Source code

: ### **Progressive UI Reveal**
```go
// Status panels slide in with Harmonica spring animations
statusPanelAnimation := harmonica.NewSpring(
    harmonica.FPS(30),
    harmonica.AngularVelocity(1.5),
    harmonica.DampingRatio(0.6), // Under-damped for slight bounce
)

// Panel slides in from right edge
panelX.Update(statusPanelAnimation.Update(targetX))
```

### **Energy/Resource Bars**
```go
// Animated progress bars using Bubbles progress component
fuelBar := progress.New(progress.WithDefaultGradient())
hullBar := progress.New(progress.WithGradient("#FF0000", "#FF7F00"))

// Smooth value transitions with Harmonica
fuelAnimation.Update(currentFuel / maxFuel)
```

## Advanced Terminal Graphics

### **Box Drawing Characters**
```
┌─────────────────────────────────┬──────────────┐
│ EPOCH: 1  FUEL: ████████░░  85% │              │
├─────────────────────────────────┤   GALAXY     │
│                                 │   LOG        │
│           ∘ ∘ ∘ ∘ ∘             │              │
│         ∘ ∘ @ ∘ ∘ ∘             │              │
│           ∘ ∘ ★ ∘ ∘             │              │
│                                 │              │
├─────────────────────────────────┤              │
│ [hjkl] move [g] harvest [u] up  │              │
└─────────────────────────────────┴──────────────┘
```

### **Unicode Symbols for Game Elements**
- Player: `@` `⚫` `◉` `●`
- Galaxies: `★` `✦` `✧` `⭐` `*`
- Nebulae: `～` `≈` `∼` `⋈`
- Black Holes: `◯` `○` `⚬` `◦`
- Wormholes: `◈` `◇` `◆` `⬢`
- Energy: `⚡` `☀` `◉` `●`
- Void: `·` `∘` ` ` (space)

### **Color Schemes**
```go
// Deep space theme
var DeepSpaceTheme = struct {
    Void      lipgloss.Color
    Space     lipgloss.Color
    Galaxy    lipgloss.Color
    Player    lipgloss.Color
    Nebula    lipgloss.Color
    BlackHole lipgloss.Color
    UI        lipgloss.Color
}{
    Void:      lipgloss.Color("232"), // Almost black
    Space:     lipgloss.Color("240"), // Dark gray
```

§ **ASSIGNMENT**: All of the material above should be printed exactly as it appears.

§ **FINISHED TASK**:
Source code

: ### **Progressive UI Reveal**
```go
// Status panels slide in with Harmonica spring animations
statusPanelAnimation := harmonica.NewSpring(
    harmonica.FPS(30),
    harmonica.AngularVelocity(1.5),
    harmonica.DampingRatio(0.6), // Under-damped for slight bounce
)

// Panel slides in from right edge
panelX.Update(statusPanelAnimation.Update(targetX))
```

### **Energy/Resource Bars**
```go
// Animated progress bars using Bubbles progress component
fuelBar := progress.New(progress.WithDefaultGradient())
hullBar := progress.New(progress.WithGradient("#FF0000", "#FF7F00"))

// Smooth value transitions with Harmonica
fuelAnimation.Update(currentFuel / maxFuel)
```

## Advanced Terminal Graphics

### **Box Drawing Characters**
```
┌─────────────────────────────────┬──────────────┐
│ EPOCH: 1  FUEL: ████████░░  85% │              │
├─────────────────────────────────┤   GALAXY     │
│                                 │   LOG        │
│           ∘ ∘ ∘ ∘ ∘             │              │
│         ∘ ∘ @ ∘ ∘ ∘             │              │
│           ∘ ∘ ★ ∘ ∘             │              │
│                                 │              │
├─────────────────────────────────┤              │
│ [hjkl] move [g] harvest [u] up  │              │
└─────────────────────────────────┴──────────────┘
```

### **Unicode Symbols for Game Elements**
- Player: `@` `⚫` `◉` `●`
- Galaxies: `★` `✦` `✧` `⭐` `*`
- Nebulae: `～` `≈` `∼` `⋈`
- Black Holes: `◯` `○` `⚬` `◦`
- Wormholes: `◈` `◇` `◆` `⬢`
- Energy: `⚡` `☀` `◉` `●`
- Void: `·` `∘` ` ` (space)

### **Color Schemes**
```go
// Deep space theme
var DeepSpaceTheme = struct {
    Void      lipgloss.Color
    Space     lipgloss.Color
    Galaxy    lipgloss.Color
    Player    lipgloss.Color
    Nebula    lipgloss.Color
    BlackHole lipgloss.Color
    UI        lipgloss.Color
}{
    Void:      lipgloss.Color("232"), // Almost black
    Space:     lipgloss.Color("240"), // Dark gray
```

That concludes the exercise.